WORK INSTRUCTIONS =
Counting the line with "38: (426, 700)" as the last one, copy out the lines of the data exactly from the first onward.

Keypoint correspondence data:
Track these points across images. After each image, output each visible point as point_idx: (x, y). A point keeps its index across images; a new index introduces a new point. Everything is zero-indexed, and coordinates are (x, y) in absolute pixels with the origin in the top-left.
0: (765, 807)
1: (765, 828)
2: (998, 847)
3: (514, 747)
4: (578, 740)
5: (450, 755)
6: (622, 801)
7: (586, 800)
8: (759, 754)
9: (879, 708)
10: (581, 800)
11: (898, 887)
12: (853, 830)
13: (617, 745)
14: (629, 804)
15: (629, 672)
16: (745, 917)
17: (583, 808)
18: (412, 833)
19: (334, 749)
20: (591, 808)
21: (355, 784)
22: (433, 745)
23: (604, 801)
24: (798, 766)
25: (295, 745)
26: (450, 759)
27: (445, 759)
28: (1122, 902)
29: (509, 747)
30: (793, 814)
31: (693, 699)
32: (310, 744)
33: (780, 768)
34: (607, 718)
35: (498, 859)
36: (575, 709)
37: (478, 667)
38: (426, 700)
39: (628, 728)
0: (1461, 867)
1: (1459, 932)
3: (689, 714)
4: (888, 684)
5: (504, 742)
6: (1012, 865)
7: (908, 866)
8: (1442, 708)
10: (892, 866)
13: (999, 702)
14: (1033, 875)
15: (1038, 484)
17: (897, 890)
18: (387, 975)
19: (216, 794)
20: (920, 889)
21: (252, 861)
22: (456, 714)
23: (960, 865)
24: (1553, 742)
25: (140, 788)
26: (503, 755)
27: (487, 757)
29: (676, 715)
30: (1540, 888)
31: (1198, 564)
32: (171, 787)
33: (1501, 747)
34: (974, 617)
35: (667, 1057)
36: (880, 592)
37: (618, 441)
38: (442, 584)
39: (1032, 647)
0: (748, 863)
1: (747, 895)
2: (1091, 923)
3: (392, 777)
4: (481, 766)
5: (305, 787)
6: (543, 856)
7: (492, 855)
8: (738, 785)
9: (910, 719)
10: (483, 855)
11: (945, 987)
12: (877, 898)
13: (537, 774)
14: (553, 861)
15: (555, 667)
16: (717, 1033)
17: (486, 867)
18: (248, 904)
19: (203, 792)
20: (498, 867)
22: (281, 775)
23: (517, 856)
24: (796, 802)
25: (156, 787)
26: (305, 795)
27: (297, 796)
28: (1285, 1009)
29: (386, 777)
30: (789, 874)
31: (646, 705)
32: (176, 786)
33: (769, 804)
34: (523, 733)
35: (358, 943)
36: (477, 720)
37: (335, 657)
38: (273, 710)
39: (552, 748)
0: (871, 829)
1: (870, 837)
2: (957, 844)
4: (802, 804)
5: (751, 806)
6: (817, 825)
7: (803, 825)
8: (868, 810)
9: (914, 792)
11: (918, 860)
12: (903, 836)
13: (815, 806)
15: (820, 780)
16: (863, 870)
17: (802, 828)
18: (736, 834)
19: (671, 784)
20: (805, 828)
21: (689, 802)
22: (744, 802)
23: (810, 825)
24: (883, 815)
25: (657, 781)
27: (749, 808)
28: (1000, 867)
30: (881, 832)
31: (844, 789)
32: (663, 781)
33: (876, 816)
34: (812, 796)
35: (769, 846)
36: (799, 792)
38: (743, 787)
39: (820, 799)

WRITTEN SOLUTION =
Track these points across images. After each image, output each visible point as point_idx: (x, y). A point keeps its index across images; a new index introduces a new point. Everything is zero-indexed, and coordinates are (x, y) in absolute pixels with the origin in the top-left.
0: (765, 807)
1: (765, 828)
2: (998, 847)
3: (514, 747)
4: (578, 740)
5: (450, 755)
6: (622, 801)
7: (586, 800)
8: (759, 754)
9: (879, 708)
10: (581, 800)
11: (898, 887)
12: (853, 830)
13: (617, 745)
14: (629, 804)
15: (629, 672)
16: (745, 917)
17: (583, 808)
18: (412, 833)
19: (334, 749)
20: (591, 808)
21: (355, 784)
22: (433, 745)
23: (604, 801)
24: (798, 766)
25: (295, 745)
26: (450, 759)
27: (445, 759)
28: (1122, 902)
29: (509, 747)
30: (793, 814)
31: (693, 699)
32: (310, 744)
33: (780, 768)
34: (607, 718)
35: (498, 859)
36: (575, 709)
37: (478, 667)
38: (426, 700)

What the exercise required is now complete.